Pengamat ekonomi dari Institute for Development of Economics and Finance (Indef) Enny Sri Hartati mengatakan bahwa sudah seharusnya ITPC dan atase perdagangan yang dimiliki Indonesia itu berperan sebagai "market intelligence".
"Hal ini memang akan punya peranan penting, mestinya bisa berperan sebagai market intelligence untuk suplai data," kata Enny kepada Antara, Minggu (18/12).
Menurut Enny, laporan-laporan yang disampaikan oleh ITPC dan atase perdagangan tersebut masih jauh dari optimal. Seharusnya, penyampaian data terkait dengan pemetaan pasar serta dinamika kebijakan yang baru di negara tersebut lengkap dan bukan sekadar formalitas.
"Jika tidak dilengkapi (data) itu, yang ada sekadar laporan fomalitas, tidak mendalam. Itu diambil dari data sekunder. Ada puluhan ITPC, tetapi kinerja mereka hanya didorong oleh Kemendag, itu seharusnya dikoordinasikan dengan Kementerian Luar Negeri," kata Enny.
ITPC dan atase perdagangan merupakan salah satu instrumen yang memang perlu dioptimalkan oleh pemerintah. Namun, ada beberapa instrumen lain yang juga tidak kalah penting dan bisa membantu mendorong kinerja ekspor Indonesia.

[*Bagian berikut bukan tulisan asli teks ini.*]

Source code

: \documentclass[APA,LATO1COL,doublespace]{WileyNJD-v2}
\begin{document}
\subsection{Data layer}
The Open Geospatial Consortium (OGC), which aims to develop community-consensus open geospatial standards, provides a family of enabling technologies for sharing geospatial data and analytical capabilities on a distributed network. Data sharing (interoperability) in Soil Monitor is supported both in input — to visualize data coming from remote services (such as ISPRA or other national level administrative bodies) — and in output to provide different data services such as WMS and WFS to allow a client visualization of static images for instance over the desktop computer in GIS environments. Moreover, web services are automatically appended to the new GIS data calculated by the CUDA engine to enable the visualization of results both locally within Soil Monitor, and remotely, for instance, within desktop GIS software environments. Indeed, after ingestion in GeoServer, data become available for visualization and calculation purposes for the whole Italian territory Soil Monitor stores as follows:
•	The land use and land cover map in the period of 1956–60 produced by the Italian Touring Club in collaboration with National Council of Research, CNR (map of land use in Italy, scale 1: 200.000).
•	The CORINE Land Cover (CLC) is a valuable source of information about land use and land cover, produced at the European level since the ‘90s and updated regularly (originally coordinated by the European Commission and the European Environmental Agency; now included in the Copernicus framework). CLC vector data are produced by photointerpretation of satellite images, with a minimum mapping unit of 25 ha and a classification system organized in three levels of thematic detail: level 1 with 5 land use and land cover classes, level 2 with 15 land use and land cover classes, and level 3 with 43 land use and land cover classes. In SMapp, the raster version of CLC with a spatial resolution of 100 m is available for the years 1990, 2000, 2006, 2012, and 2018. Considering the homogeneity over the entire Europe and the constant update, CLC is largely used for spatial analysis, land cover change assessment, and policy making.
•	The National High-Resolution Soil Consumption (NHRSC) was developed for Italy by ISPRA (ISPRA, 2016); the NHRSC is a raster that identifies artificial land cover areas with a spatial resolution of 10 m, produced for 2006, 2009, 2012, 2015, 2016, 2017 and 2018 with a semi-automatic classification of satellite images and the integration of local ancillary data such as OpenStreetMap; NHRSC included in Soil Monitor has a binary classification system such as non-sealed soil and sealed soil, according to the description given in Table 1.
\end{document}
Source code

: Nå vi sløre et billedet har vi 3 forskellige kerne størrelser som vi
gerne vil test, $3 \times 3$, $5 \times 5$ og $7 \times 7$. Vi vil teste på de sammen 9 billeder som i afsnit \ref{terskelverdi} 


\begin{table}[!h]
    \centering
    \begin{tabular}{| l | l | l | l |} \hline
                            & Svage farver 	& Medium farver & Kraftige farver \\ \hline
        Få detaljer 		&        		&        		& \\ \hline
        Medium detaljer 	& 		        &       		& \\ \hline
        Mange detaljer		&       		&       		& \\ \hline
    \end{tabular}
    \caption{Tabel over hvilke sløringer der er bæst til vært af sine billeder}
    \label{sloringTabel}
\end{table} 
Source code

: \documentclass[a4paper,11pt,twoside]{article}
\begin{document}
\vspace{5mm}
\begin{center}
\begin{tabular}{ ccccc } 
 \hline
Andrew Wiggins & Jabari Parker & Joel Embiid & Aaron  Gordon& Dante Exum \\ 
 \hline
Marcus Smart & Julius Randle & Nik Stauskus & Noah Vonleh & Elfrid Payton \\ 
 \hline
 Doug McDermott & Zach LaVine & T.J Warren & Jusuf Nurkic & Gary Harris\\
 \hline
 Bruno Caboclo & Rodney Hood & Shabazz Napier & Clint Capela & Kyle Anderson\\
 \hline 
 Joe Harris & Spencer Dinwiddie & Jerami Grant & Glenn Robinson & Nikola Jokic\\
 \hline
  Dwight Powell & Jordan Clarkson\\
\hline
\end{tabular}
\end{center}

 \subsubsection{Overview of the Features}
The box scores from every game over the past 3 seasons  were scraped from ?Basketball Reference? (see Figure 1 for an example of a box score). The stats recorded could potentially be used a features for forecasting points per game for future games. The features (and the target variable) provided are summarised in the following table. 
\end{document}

Selain bisa memaksimalkan instrumen ITPC dan atase perdagangan, Kementerian Perdagangan telah mengeluarkan Peraturan Menteri Perdagangan Nomor 44/M-DAG/PER/6/2016 tentang Ketentuan Imbal Beli untuk Pengadaan Barang Pemerintah Asal Impor.
Skema imbal beli merupakan suatu cara pembayaran barang yang mewajibkan pemasok luar negeri untuk membeli dan/atau memasarkan barang tertentu dari Indonesia sebagai pembayaran atas seluruh atau nilai sebagian barang dari pemasok luar negeri.
"Saat ini kita melihat ada perlambatan ekspor, dan imbal beli ini bisa kita pergunakan sebagai salah satu instrumen untuk penetrasi produk ekspor. Selain itu, juga salah satu instrumen untuk mengatasi hambatan dan kendala ekspor," kata Direktur Fasilitasi Ekspor dan Impor Direktorat Jenderal Perdagangan Luar Negeri Kementerian Perdagangan Nusa Eka di Jakarta, Jumat (16/12).
Secara kumulatif nilai ekspor Indonesia pada periode Januari s.d. November 2016 mencapai 130,65 miliar dolar AS atau menurun 5,63 persen dibanding periode yang sama pada tahun 2015. Ekspor nonmigas tercatat mencapai 118,80 miliar dolar AS atau menurun 1,96 persen.
Pemerintah menyatakan terus berupaya untuk meningkatkan kinerja ekspor kendati kondisi perekonomian global masih belum pulih. Dengan beberapa langkah yang dipersiapkan, diyakini kinerja ekspor Indonesia sedikit demi sedikit akan membaik, seperti yang terlihat di akhir 2016 dan diharapkan berlanjut pada tahun 2017.